Das Faust-Museum Knittlingen und die Europäische Melanchthon-Akademie in Bretten starten ein gemeinsames Projekt. Die beiden großen Söhne der Stadt trennt auf den ersten Blick vieles. Jetzt soll an und mit ihnen ein gesellschaftlicher Dialog in Gang gesetzt werden.

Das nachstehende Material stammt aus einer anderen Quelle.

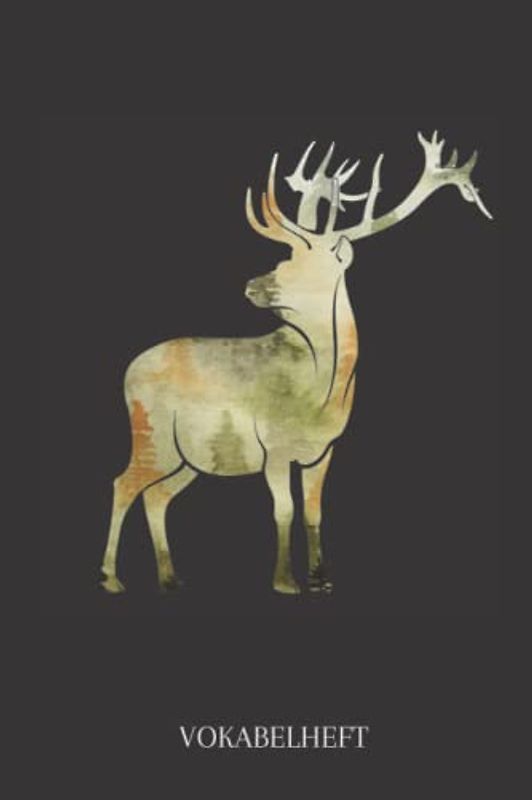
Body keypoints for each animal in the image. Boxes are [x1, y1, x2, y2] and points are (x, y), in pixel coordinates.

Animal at [100, 130, 492, 597]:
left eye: (301, 264)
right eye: (285, 258)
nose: (251, 285)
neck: (318, 396)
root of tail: (128, 370)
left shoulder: (324, 449)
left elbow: (313, 510)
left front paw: (322, 580)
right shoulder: (273, 444)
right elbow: (283, 509)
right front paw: (286, 581)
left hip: (187, 457)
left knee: (157, 495)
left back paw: (169, 577)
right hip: (152, 433)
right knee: (124, 483)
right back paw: (111, 578)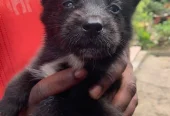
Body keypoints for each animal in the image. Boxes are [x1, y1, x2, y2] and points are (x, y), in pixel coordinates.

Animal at [0, 0, 139, 115]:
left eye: (115, 8)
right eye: (68, 3)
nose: (93, 26)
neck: (73, 59)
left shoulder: (85, 98)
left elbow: (53, 103)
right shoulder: (40, 65)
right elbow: (18, 83)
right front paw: (5, 107)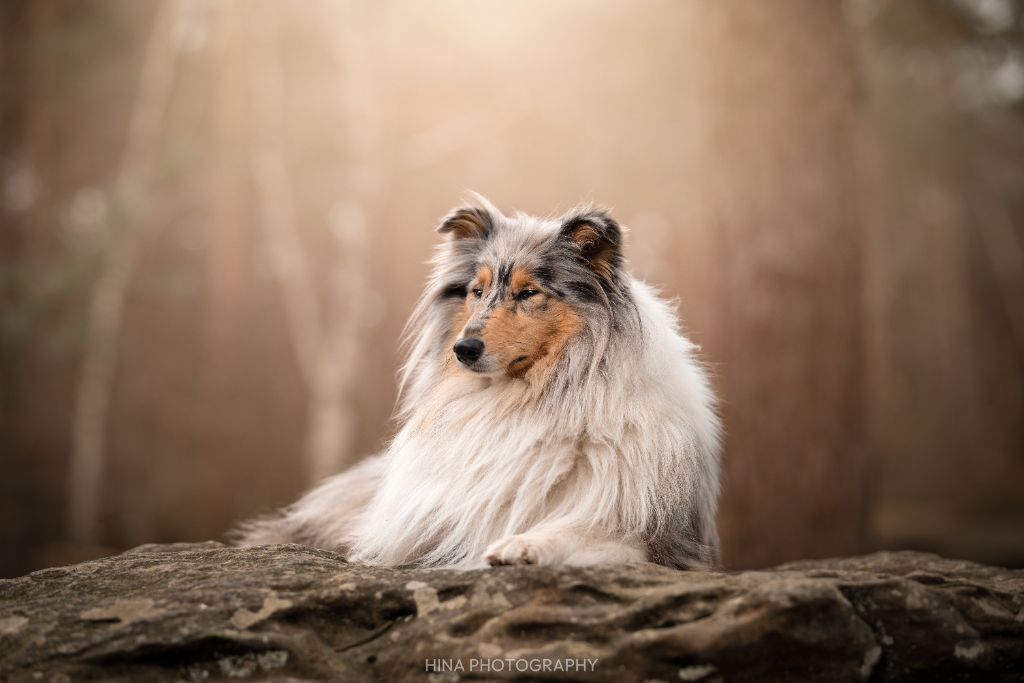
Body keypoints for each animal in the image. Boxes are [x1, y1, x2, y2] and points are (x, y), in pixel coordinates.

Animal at [235, 198, 724, 573]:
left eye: (528, 293)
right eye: (476, 290)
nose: (463, 349)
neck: (527, 397)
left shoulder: (656, 539)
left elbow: (580, 531)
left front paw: (523, 545)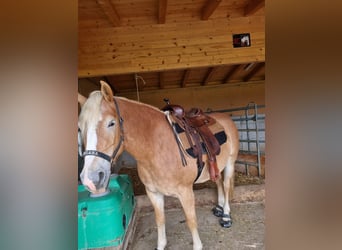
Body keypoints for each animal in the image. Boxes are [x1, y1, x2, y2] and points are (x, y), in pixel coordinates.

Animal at [78, 81, 239, 249]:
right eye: (80, 128)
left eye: (111, 123)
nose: (91, 179)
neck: (157, 148)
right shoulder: (153, 193)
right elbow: (160, 221)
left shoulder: (186, 192)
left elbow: (191, 222)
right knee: (218, 181)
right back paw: (219, 207)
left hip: (230, 162)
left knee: (226, 185)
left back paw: (226, 215)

Große Vorfreude auf ein gemeinsames Projekt (v.li.): Professor Dr. Christian Neddens, Leiter der Europäischen Melanchthon-Akademie, Dr. Denise Roth, Leiterin des Faust-Museums, Brettens Oberbürgermeister Nico Morast und Alexander Kozel, Bürgermeister in Knittlingen. Fotos: Goertz/Archiv

Große Vorfreude auf ein gemeinsames Projekt (v.li.): Professor Dr. Christian Neddens, Leiter der Europäischen Melanchthon-Akademie, Dr. Denise Roth, Leiterin des Faust-Museums, Brettens Oberbürgermeister Nico Morast und Alexander Kozel, Bürgermeister in Knittlingen. Fotos: Goertz/Archiv

Knittlingen/Bretten. Zwei Charaktere, wie sie kaum gegensätzlicher sein können: Auf der einen Seite Melanchthon, der Universalgelehrte und Reformator aus Bretten, auf der anderen Seite Faust, der wandernde Wunderheiler, Alchemist, Magier, Astrologe und Wahrsager aus Knittlingen. Beide stehen im Mittelpunkt eines gemeinsamen Projekts der Europäischen Melanchthon-Akademie Bretten und des Faust-Museums Knittlingen, das den Titel „Wir müssen reden“ trägt und vom Land Baden-Württemberg durch den Innovationsfonds Kunst mit 22370 Euro gefördert wird.